-------- Data for this task --------

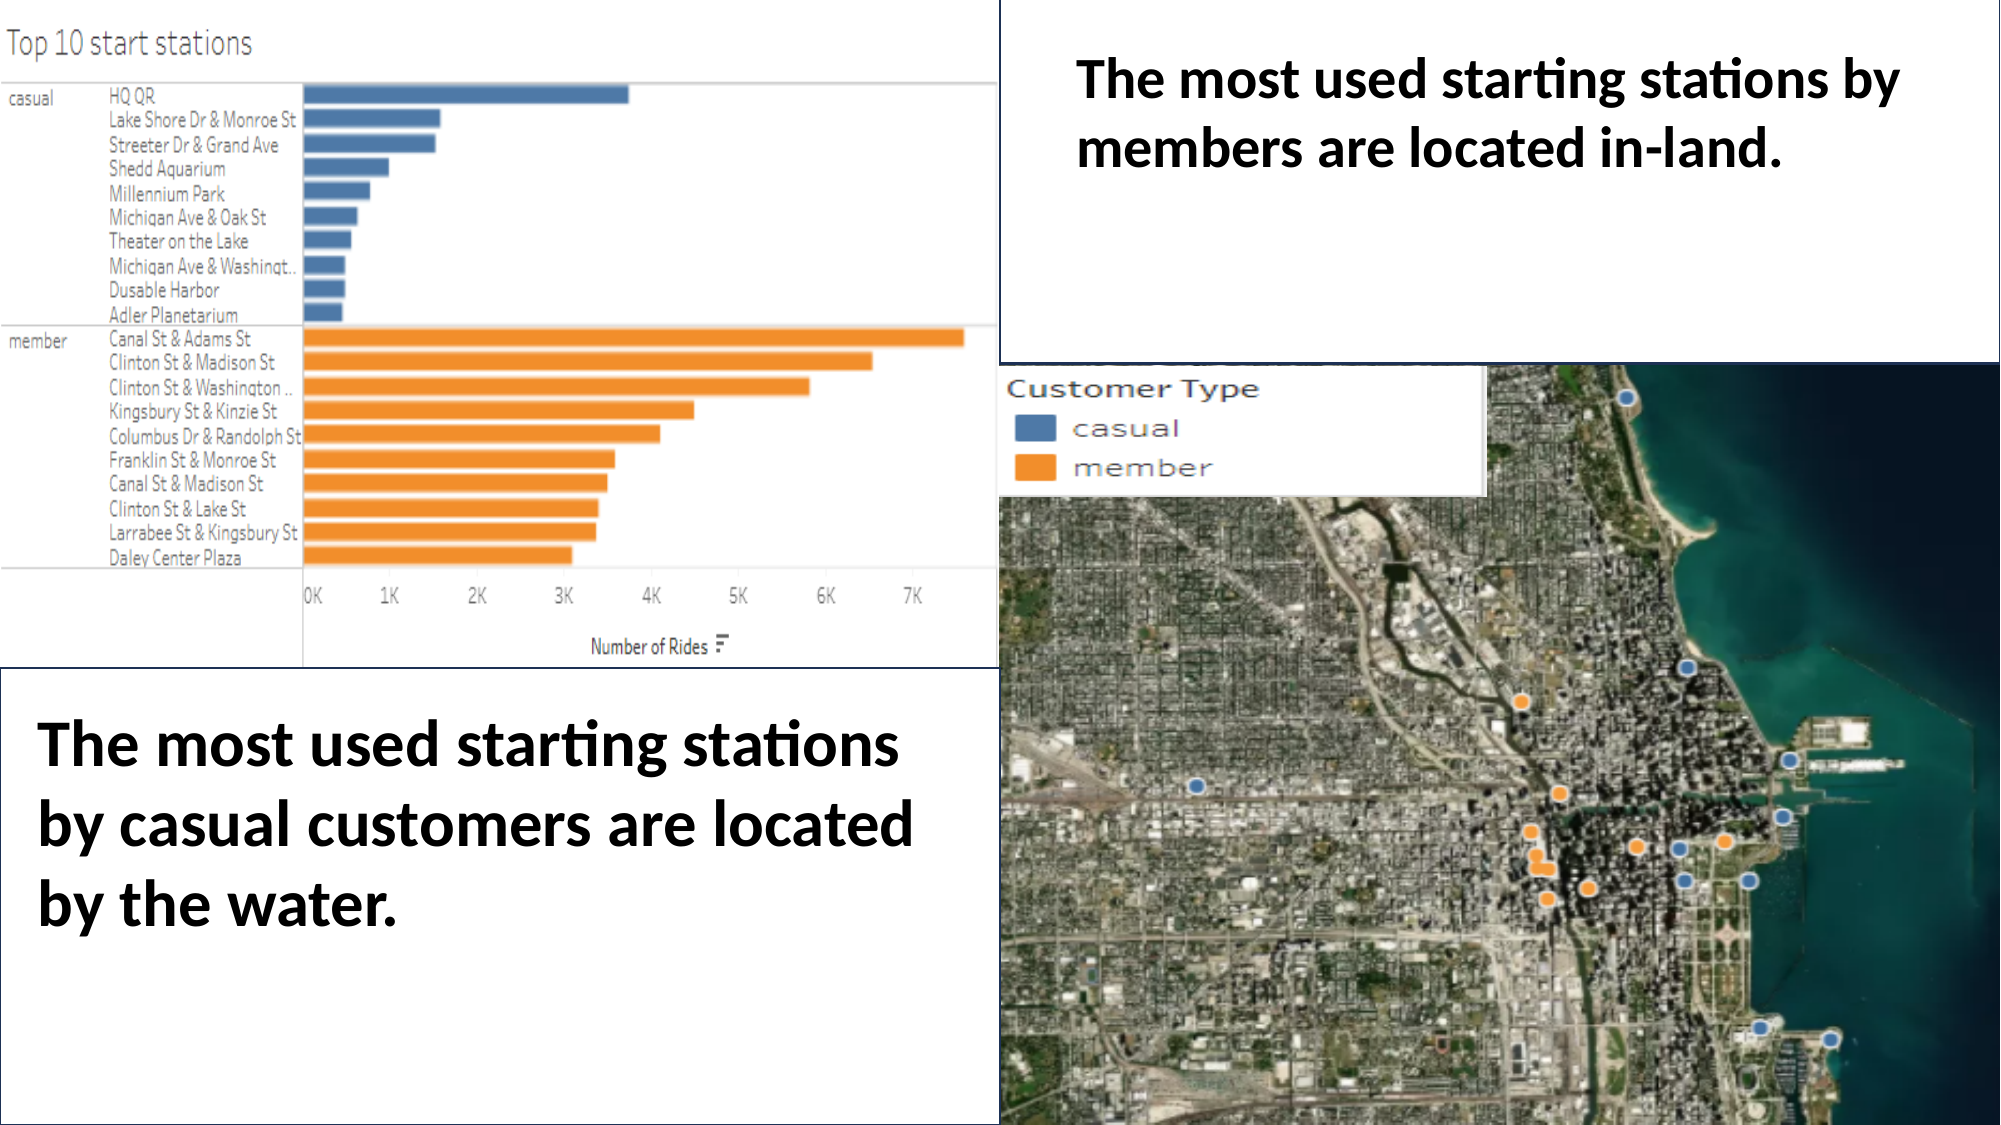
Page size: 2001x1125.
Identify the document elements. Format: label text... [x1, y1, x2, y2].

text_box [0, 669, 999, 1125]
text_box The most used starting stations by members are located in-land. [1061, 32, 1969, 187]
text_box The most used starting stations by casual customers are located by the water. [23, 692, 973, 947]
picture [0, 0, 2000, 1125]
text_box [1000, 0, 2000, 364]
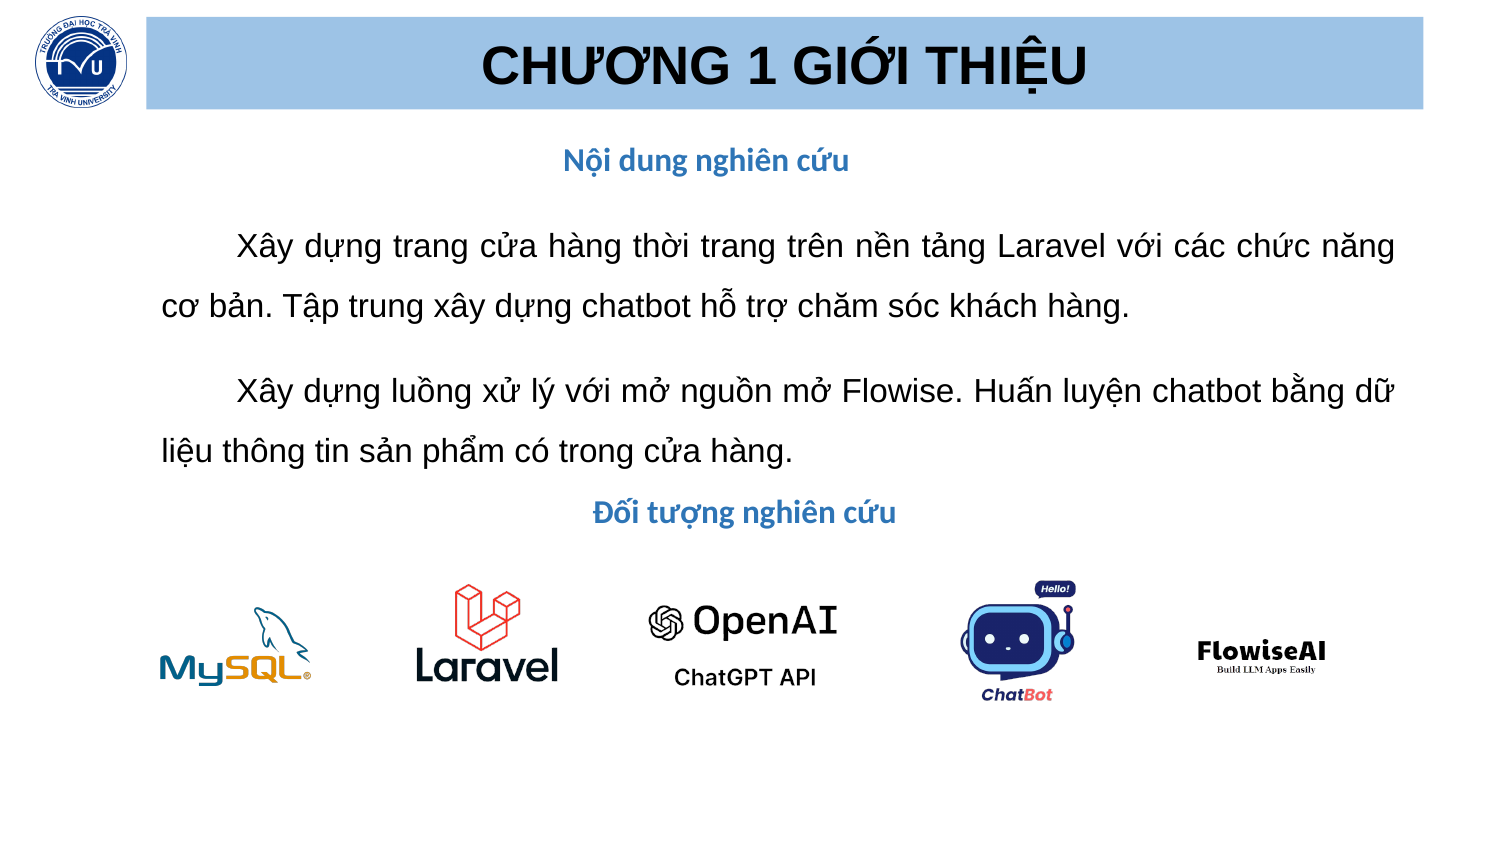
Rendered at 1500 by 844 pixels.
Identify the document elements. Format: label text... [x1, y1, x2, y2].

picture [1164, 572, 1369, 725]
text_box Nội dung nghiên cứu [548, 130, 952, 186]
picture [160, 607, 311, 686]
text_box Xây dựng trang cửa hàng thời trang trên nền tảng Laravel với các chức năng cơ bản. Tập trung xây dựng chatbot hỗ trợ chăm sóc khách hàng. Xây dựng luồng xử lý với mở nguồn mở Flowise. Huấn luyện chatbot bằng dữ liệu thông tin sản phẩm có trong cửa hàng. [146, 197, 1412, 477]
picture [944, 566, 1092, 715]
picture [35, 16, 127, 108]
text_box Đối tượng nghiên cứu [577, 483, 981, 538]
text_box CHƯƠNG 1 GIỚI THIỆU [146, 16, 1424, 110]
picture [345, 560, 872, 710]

--------

Problem to work on> Beginning at the first line of the listing, print each line exactly until and including the one that has "Rendered at 1500 by 844 pixels."; skip pictures.

Answer section>
Page size: 2001x1125.
Identify the document elements. Format: label text... [x1, y1, x2, y2].

text_box [0, 669, 999, 1125]
text_box The most used starting stations by members are located in-land. [1061, 32, 1969, 187]
text_box The most used starting stations by casual customers are located by the water. [23, 692, 973, 947]
picture [0, 0, 2000, 1125]
text_box [1000, 0, 2000, 364]
Rendered at 1500 by 844 pixels.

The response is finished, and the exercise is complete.